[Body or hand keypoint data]
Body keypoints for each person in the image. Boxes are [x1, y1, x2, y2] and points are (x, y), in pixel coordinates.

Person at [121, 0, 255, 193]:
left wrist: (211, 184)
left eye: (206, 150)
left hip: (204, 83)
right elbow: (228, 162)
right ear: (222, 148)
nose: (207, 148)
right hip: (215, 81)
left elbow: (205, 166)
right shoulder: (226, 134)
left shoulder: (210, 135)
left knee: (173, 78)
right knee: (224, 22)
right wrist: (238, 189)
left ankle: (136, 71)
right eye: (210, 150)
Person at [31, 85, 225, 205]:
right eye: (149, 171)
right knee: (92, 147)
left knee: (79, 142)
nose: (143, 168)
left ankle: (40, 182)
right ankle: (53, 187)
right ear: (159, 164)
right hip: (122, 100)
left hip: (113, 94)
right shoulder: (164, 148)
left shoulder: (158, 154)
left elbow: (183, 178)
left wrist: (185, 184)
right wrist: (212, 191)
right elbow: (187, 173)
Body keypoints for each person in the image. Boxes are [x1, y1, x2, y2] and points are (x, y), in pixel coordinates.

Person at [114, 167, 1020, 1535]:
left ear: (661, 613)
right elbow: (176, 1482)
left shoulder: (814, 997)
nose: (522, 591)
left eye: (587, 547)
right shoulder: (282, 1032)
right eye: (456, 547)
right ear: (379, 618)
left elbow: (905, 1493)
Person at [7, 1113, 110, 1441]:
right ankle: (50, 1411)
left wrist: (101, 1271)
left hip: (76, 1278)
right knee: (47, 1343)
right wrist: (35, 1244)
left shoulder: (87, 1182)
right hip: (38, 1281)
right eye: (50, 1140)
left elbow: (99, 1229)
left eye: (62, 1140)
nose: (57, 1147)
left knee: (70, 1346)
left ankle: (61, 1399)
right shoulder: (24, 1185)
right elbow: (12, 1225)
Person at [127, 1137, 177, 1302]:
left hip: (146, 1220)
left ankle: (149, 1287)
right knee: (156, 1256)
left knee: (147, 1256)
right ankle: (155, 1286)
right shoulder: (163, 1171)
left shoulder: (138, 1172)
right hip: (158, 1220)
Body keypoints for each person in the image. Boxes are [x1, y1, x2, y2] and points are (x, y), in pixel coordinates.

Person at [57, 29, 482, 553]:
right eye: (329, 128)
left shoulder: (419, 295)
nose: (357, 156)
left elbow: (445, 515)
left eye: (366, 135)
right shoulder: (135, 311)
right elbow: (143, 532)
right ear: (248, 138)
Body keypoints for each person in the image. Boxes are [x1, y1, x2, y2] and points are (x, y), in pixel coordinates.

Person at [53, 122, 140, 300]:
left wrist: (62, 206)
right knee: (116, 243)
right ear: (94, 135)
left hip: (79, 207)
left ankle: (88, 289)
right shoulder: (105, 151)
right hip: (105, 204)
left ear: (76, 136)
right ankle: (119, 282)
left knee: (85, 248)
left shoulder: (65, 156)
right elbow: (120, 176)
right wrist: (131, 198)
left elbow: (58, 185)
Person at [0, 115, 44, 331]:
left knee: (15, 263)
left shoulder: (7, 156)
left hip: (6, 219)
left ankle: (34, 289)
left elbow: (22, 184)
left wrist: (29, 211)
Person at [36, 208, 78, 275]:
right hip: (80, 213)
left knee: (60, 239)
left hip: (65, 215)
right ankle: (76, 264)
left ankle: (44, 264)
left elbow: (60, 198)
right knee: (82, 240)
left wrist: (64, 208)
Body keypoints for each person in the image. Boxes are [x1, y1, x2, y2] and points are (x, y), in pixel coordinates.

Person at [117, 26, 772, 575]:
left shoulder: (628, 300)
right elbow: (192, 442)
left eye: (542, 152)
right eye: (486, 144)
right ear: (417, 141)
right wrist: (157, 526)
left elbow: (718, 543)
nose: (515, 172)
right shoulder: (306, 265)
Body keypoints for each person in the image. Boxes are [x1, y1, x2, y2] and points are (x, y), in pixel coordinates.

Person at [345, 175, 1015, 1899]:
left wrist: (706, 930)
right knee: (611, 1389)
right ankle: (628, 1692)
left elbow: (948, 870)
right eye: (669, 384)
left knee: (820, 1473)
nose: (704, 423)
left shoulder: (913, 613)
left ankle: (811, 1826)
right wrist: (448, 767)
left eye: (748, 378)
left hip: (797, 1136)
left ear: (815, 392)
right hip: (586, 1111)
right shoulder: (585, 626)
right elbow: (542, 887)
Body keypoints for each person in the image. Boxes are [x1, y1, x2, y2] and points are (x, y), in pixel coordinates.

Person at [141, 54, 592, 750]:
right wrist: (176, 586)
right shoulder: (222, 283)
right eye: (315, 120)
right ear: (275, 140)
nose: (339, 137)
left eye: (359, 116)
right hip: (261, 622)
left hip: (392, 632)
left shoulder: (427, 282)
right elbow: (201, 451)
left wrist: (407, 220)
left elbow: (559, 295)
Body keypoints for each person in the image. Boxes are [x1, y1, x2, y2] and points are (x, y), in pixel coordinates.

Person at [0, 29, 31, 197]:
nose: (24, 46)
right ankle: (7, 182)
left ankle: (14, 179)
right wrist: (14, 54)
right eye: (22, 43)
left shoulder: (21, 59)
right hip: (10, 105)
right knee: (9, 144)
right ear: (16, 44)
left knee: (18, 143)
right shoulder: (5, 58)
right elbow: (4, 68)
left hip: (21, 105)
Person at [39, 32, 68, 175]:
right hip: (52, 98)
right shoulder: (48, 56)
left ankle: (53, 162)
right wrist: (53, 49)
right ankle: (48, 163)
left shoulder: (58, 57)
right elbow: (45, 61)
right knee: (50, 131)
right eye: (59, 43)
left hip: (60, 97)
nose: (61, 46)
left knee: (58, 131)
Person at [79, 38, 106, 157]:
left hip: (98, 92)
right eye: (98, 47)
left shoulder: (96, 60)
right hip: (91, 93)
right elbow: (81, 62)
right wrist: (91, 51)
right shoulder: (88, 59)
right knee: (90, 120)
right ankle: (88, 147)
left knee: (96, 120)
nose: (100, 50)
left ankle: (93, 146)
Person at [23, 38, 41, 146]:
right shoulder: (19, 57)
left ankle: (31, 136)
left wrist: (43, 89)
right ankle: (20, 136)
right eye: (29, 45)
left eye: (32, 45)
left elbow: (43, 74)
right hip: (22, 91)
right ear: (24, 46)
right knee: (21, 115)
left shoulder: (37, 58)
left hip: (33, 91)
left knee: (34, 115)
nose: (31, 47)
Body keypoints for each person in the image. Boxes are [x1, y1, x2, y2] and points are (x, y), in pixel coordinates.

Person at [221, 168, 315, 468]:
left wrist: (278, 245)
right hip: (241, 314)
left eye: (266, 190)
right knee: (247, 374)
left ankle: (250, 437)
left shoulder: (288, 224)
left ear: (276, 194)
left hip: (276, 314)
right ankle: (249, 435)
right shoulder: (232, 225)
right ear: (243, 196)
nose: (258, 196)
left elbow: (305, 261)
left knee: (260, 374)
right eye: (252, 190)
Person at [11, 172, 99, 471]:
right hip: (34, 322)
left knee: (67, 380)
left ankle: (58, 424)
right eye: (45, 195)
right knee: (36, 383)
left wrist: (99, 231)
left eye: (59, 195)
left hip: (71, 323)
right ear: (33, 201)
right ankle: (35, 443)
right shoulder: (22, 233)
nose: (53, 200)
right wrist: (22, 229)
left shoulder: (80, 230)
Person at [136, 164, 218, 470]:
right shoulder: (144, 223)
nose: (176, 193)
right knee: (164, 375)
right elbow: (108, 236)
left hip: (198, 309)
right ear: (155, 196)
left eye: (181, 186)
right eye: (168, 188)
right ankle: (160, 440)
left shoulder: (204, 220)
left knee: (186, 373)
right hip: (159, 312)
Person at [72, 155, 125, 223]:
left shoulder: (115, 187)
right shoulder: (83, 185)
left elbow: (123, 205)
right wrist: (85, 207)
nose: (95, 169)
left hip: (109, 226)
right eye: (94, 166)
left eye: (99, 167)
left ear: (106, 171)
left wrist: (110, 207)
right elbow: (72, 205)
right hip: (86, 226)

* **Work required**
Go to the line with "right wrist: (176, 586)" in the entries above and repeat every line from there through the line with "right shoulder: (48, 56)", exactly and with no other text.

* **Written reply**
right wrist: (176, 586)
right shoulder: (222, 283)
right eye: (315, 120)
right ear: (275, 140)
nose: (339, 137)
left eye: (359, 116)
right hip: (261, 622)
left hip: (392, 632)
left shoulder: (427, 282)
right elbow: (201, 451)
left wrist: (407, 220)
left elbow: (559, 295)
Body keypoints for each person in the image. Boxes are [x1, y1, x2, y2] and points are (x, y), in pixel coordinates.

Person at [0, 29, 31, 197]:
nose: (24, 46)
right ankle: (7, 182)
left ankle: (14, 179)
right wrist: (14, 54)
right eye: (22, 43)
left shoulder: (21, 59)
right hip: (10, 105)
right knee: (9, 144)
right ear: (16, 44)
left knee: (18, 143)
right shoulder: (5, 58)
right elbow: (4, 68)
left hip: (21, 105)
Person at [39, 32, 68, 175]:
right hip: (52, 98)
right shoulder: (48, 56)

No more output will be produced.